His pitch to viewers was that too much of the national conversation is being framed as left or right, especially in media, when the “extremes are not America’s majority.”

“I’m not to follow the pack. I’m here to expose the game. When you see it, I’m going to say it, and I am going to show you, this is why things get covered this way. This is what this move means by the left. This is what this means by the right. And I believe that we can focus on common ground with our leaders here and the collective will to find solutions.”

The approach to the show is in sync with NewsNation’s genesis: A neutral news outlet to counter other major cable news networks. But since its launch in 2020, NewsNation has drawn just a fraction of the viewers of CNN, MSNBC or Fox News, and it’s been adding names like Cuomo, Ashleigh Banfield and Dan Abrams to its nightly lineup.

Cuomo’s dismissal from CNN came after an outside law firm was retained to discover how much he aided his brother, former New York state governor Andrew Cuomo, when he was accused of sexual harassment. At the time, a spokesperson for Cuomo called his dismissal “unwarranted.”

In his opener, Chris Cuomo told viewers, “Shakespeare wrote in The Tempest, that the past is prologue, meaning all that has happened before led to this moment. And it is with me being here with you tonight.”

In an interview with Abrams in July, Cuomo also denied allegations of sexual assault. Shortly after he was terminated, The New York Times reported that that allegations, brought to the attention of CNN management, involved a sexual assault claim by a junior colleague at another network.

Cuomo’s guests on the first show were former Secretary of Defense William Cohen, former National Security Adviser John Bolton, talk host Bill Maher and Dan Rather. All are hardly unfamiliar to cable news viewers. But Cuomo suggested that the difference in his show will be in its focus. As an example, he said that after the media attention has shifted from the destruction of Hurricane Ian, the show would focus on residents’ struggles with insurance claims. “We will be there, and I will stay on that.

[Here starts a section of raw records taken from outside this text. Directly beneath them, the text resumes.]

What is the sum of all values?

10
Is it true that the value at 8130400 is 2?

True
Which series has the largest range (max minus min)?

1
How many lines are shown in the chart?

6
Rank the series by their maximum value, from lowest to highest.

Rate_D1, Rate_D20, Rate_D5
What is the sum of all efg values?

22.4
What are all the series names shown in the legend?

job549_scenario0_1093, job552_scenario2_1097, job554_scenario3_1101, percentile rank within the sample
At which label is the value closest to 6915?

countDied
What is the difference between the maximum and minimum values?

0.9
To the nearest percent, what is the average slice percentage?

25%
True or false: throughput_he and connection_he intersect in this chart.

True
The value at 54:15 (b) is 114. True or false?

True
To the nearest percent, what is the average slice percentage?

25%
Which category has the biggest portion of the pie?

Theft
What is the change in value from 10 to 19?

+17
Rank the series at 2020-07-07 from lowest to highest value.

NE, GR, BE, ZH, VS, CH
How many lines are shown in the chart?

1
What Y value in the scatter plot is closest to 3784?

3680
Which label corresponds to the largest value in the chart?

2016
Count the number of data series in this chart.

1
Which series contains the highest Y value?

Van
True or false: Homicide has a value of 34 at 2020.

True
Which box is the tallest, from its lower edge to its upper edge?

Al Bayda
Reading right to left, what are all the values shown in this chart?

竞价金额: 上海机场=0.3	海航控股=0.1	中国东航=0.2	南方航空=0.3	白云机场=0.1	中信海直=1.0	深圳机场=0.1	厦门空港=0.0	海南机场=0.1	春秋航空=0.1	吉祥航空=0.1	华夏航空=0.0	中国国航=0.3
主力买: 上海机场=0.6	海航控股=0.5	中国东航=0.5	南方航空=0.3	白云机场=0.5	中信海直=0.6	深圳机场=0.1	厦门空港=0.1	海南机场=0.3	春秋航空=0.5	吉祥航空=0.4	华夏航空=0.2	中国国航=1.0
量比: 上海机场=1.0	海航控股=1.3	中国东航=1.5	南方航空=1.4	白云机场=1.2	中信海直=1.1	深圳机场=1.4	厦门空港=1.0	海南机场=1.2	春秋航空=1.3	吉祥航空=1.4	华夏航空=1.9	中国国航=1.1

Most won’t, but this show is not going to be typical.”

That said, Cuomo made clear that he was hardly splitting the difference between partisan sides. Maher and Rather warned about the future of democracy, while Cuomo told viewers that “you got to look at both sides, but it doesn’t mean that it’s a 50-50 split. In politics what you ignore you often empower. And the right has made a mistake in its silence for too long. Our election was not stolen. Your Republican leaders know this.”

Cuomo said that the show also would take viewer calls, and he started with his mother, Matilda. “You being on the show is just making everybody feel good,” she said.